Methods : A total of 34 tumors from nine patients were analyzed by next-generation sequencing using custom-designed targeted gene panel with the deep targeted platform. Single nucleotide variants with indel aberration, somatic mutations, and copy number alterations were obtained from bioinformatics computational analysis.

Results : All multiple tumors in each patient showed the significant similarity of somatic mutation with indel pattern and copy number alteration. The analysis for spatio-temporal evolution using clustering cancer evolutionary trees revealed that 8 out of 9 patients have multiple tumors from genetically same clonal origin even in different anatomical locations of the liver. We identified shared driver mutations in each patient such as BAP1, IDH1, and BRAF. The only patient not having shared non-synonymous somatic mutation showed a significantly concordant pattern of copy number alteration in multiple tumors.

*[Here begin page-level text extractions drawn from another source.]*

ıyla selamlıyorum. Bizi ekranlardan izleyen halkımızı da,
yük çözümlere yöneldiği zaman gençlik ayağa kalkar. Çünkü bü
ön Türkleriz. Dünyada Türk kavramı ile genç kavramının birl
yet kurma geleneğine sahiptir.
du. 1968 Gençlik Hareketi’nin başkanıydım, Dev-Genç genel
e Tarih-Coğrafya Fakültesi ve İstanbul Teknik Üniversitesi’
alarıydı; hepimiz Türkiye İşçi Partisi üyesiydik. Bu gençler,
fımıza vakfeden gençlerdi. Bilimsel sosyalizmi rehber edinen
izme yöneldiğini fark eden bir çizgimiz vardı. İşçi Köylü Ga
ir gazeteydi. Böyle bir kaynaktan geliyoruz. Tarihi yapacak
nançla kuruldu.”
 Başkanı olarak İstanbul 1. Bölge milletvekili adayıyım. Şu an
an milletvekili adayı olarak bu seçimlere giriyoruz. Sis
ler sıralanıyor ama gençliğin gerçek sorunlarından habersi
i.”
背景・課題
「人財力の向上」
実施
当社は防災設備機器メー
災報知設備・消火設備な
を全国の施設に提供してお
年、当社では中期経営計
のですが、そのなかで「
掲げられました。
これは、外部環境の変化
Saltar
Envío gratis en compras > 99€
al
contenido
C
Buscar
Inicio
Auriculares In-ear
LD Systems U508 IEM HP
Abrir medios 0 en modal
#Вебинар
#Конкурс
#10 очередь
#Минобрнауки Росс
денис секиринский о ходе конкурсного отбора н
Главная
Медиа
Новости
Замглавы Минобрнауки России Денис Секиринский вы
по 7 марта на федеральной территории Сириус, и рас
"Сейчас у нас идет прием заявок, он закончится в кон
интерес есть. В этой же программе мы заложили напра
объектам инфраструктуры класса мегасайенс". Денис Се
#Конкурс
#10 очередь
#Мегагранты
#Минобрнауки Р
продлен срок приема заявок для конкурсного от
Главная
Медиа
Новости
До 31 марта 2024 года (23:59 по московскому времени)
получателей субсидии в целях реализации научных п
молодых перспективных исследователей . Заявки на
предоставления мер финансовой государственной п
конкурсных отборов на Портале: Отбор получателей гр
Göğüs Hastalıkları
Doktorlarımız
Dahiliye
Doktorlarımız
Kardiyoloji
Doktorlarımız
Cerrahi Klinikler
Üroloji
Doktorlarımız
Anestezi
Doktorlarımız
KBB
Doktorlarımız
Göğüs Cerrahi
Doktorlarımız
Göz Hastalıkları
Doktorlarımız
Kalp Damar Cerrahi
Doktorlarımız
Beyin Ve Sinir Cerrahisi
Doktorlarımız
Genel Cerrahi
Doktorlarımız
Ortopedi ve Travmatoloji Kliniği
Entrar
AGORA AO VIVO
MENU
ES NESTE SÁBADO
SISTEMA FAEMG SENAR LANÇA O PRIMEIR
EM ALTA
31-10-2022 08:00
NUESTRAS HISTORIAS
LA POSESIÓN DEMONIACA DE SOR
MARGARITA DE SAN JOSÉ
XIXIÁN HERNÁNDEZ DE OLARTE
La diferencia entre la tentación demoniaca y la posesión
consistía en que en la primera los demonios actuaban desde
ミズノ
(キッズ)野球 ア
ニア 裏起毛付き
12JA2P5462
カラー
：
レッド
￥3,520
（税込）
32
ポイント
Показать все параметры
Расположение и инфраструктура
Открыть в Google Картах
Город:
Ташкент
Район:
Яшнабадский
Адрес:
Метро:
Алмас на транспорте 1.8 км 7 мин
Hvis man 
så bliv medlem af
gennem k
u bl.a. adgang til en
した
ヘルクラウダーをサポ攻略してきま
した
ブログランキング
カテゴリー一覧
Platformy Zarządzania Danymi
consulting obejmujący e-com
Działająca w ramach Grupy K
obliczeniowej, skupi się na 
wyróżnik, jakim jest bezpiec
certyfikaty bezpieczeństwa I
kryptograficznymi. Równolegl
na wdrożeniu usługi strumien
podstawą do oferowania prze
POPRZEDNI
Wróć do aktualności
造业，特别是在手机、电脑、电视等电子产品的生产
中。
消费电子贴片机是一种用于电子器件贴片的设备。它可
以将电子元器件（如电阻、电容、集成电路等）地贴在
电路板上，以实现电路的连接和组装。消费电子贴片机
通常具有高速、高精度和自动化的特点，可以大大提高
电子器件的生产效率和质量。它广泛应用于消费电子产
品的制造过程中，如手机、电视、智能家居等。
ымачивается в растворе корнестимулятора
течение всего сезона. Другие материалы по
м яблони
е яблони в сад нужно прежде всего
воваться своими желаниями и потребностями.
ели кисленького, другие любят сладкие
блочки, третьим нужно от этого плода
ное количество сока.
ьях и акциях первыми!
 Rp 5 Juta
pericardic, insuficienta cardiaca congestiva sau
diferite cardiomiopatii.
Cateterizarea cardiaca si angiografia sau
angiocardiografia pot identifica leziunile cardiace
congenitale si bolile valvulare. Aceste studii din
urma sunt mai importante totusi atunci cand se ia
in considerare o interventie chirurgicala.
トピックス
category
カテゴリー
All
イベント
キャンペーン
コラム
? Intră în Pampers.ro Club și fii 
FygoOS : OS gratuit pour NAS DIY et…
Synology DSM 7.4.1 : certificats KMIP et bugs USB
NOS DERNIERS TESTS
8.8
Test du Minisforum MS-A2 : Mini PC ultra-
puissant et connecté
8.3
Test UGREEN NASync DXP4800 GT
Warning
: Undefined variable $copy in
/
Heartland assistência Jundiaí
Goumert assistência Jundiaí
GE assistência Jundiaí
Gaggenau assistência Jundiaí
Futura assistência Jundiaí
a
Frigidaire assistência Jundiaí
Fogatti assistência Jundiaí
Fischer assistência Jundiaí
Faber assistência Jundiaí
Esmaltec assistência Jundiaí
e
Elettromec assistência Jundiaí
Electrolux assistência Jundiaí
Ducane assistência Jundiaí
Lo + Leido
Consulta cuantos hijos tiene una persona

Conclusions : Genomic profiles were concordant among all tumors in each patient, suggesting a common progenitor cell origin regardless of the location in the liver. Most of the patients were identified to share the actionable genetic alteration commonly in multiple tumors. Our results support the development of molecular-targeted therapeutic strategies in multifocal intrahepatic cholangiocarcinoma.